### Your task
Print the data below word for word, from the line containing "How many categories are shown in the chart?" through the line containing "How many data points does each series have?", and leave the pictures out.

[Records taken from a dataset]
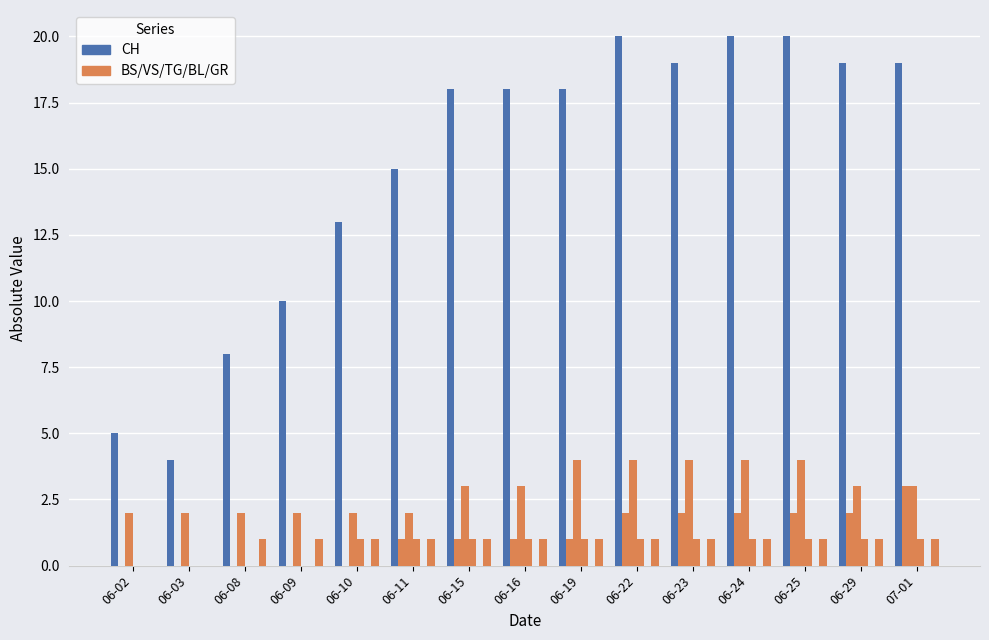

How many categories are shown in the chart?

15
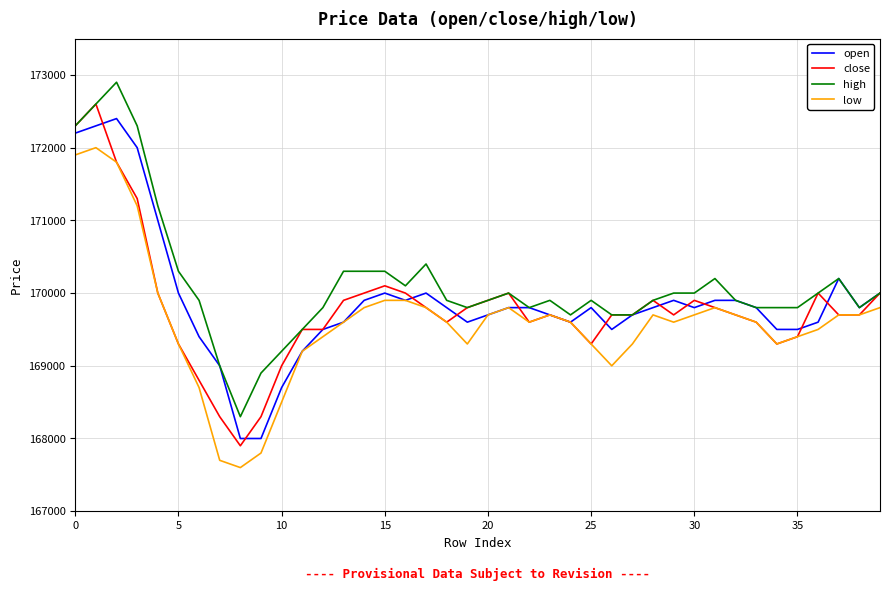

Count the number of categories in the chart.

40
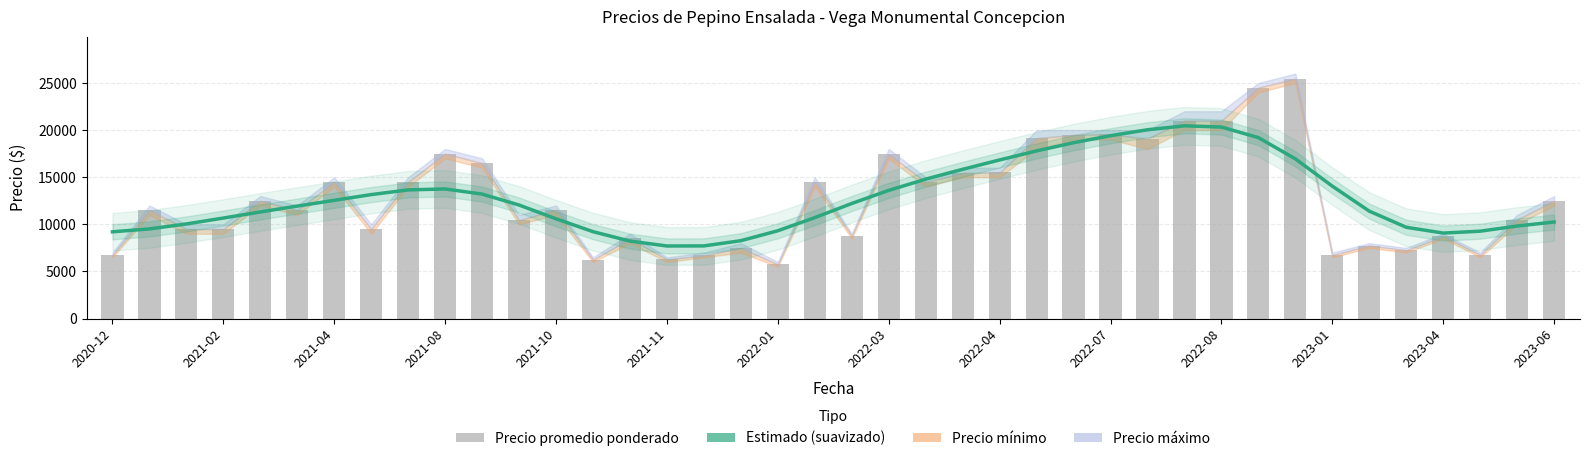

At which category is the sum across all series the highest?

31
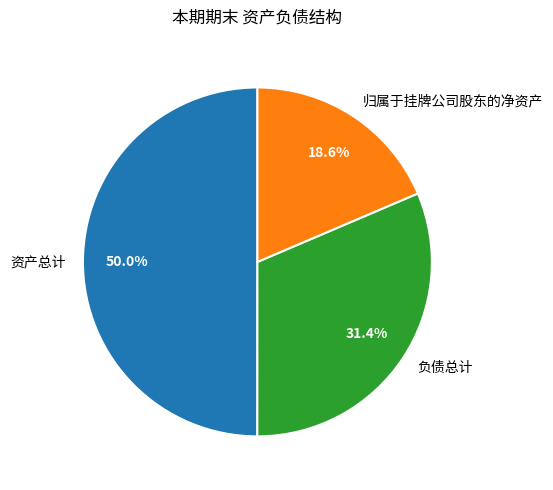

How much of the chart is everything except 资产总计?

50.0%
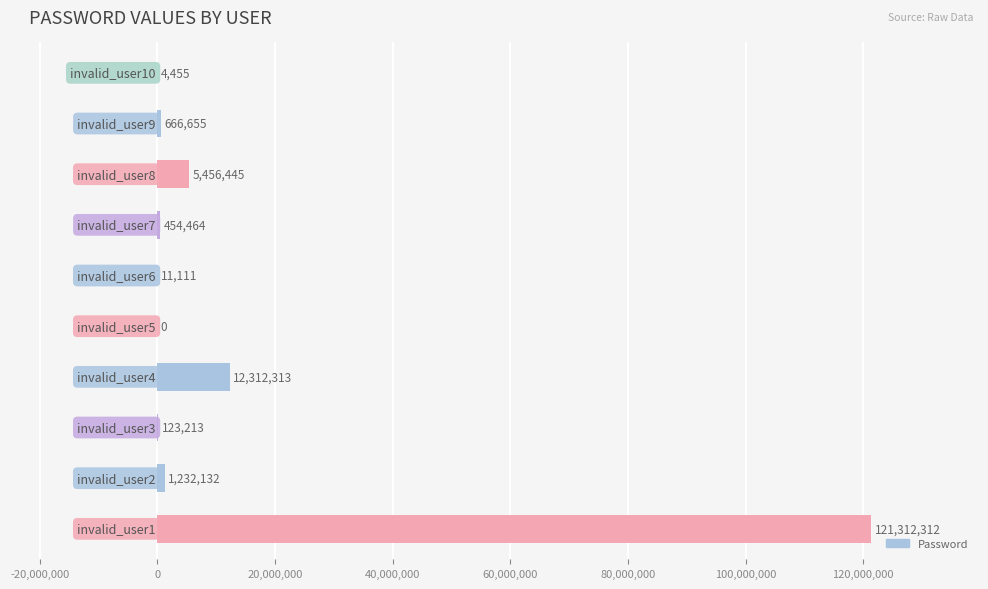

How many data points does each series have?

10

--

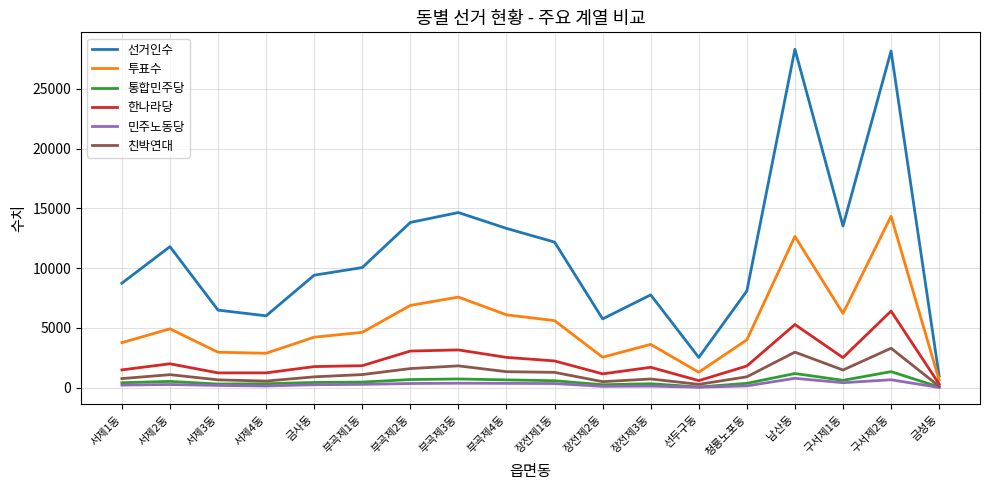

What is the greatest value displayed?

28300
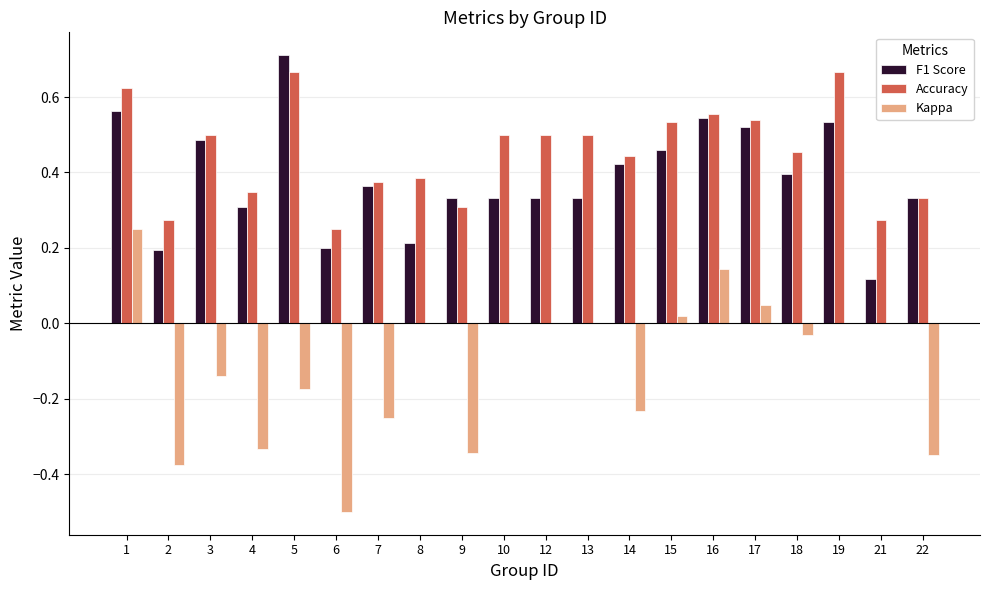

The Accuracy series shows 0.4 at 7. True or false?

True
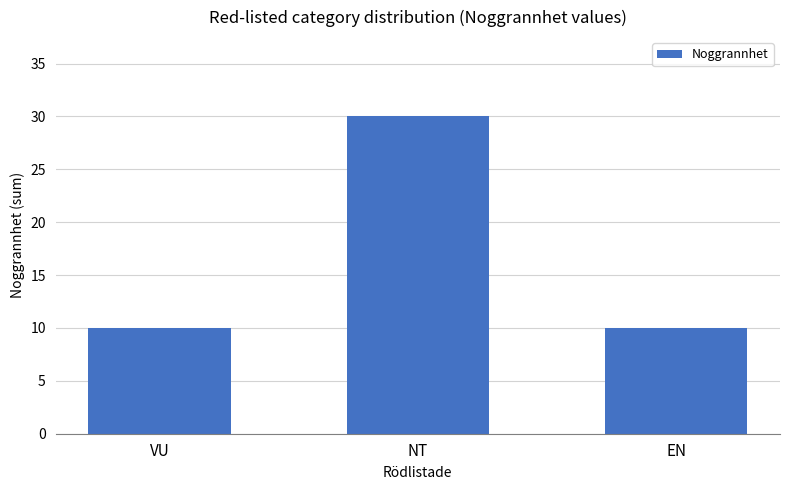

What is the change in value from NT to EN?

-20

### Your solution
How many categories are shown in the chart?

15

Count the number of categories in the chart.

40

At which category is the sum across all series the highest?

31

How much of the chart is everything except 资产总计?

50.0%

How many data points does each series have?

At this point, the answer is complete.